[引用原文]
=-=-=-=-=
禽多杀性巴氏杆菌粘附蛋白OmpH与其受体的相互作用及其致病机理研究
基本信息
结项摘要
Our previous study demonstrated that the OmpH was an adhrerence factor of P. multocida type A strains,and identified the ATP synthase β subunit on CEF cell membrane was receptor for OmpH. In this study: 1)The encoding gene of ATP synthase β subunit will be cloned from the tatol RNA of CEF cells and human breast cancer MCF cell by gene cloning methods; 2)The recombinant ATP synthase β subunit (ATP5B) will be expressed using E.coli expression system of M15/pQE30, and the recombinant cATP5B and hATP5B will be purified with affinity chromatography, after that, the antibody against the cATP5B and hATP5B will be prepared by subcutaneous injection in rabbit; 3)The interaction between OmpH and ATP5B will be determined by Ligand blot, adhesion inhibition assay, scanning electron microscope; 4)Distribution of receptor of OmpH on surface of differrent host mucosal cells will be observed by Western blot,immunofluorescence microscopy and immunochemistry method;5)Toxicity of OmpH to CEF cells and cancer cells will be determined by MTT,CAM assay and nude mice as model. Research significance: 1)To clarify whether the β subunit of ATP synthase is a receptor for OmpH; 2)To discuss the distribution of ATP synthase β subunit on surface of different host mucosal cell and host specificity of avian Pasteurella mutocida; 3) Effect of OmpH to proliferation of CEF cells and tumor cells and to cancer angiogenesis will be determined.
=-=-=-=-=
[练习题]
(a) 在讲OmpH蛋白的这段原文里，重组ATP5B是用哪种大肠杆菌表达系统来表达的？
(b) 请接着讲OmpH蛋白的这段原文往下写，从它最后一句之后开始。
后面的数据是单独的材料，跟这段原文没有关系。
=-=-=-=-=
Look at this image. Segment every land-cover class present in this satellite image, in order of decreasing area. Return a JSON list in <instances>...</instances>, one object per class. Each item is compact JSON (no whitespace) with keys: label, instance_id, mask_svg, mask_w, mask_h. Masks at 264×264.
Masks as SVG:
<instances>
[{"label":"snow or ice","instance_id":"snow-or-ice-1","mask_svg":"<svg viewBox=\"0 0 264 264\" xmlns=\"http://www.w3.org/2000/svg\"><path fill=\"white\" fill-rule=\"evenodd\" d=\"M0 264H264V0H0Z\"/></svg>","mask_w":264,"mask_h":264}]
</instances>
=-=-=-=-=
[参考答案]
(a) M15/pQE30表达系统。

(b)
本课题组前期研究结果表明OmpH是禽巴氏杆菌的粘附因子,初步鉴定CEF细胞表面的ATP合成酶β亚基是OmpH的受体。本项目研究内容包括:1.用基因克隆技术克隆CEF细胞和人肿瘤细胞的ATP合成酶β亚基基因;2.用原核表达系统M15/pQE30表达重组蛋白cATP5B和hATP5B,纯化及制备它们的抗体;3.用配体印迹、粘附试验和扫描电镜检测OmpH与ATP合成酶β亚基的相互作用;4.用蛋白印迹、免疫荧光法和免疫组化检测ATP合成酶β亚基在不同宿主粘膜细胞表面的分布;5.用MTT法、CAM试验和裸鼠模型确定OmpH对CEF细胞和肿瘤细胞增殖和血管生成的影响。 研究意义:1.确定ATP合成酶β亚基是不是OmpH的受体;2.探讨OmpH受体在不同宿主细胞表面的分布与本菌宿主特异性的关系;3.确定OmpH对CEF细胞和肿瘤细胞增殖的影响,为进一步研究OmpH在受体上的结合域及其致病机理奠定基础。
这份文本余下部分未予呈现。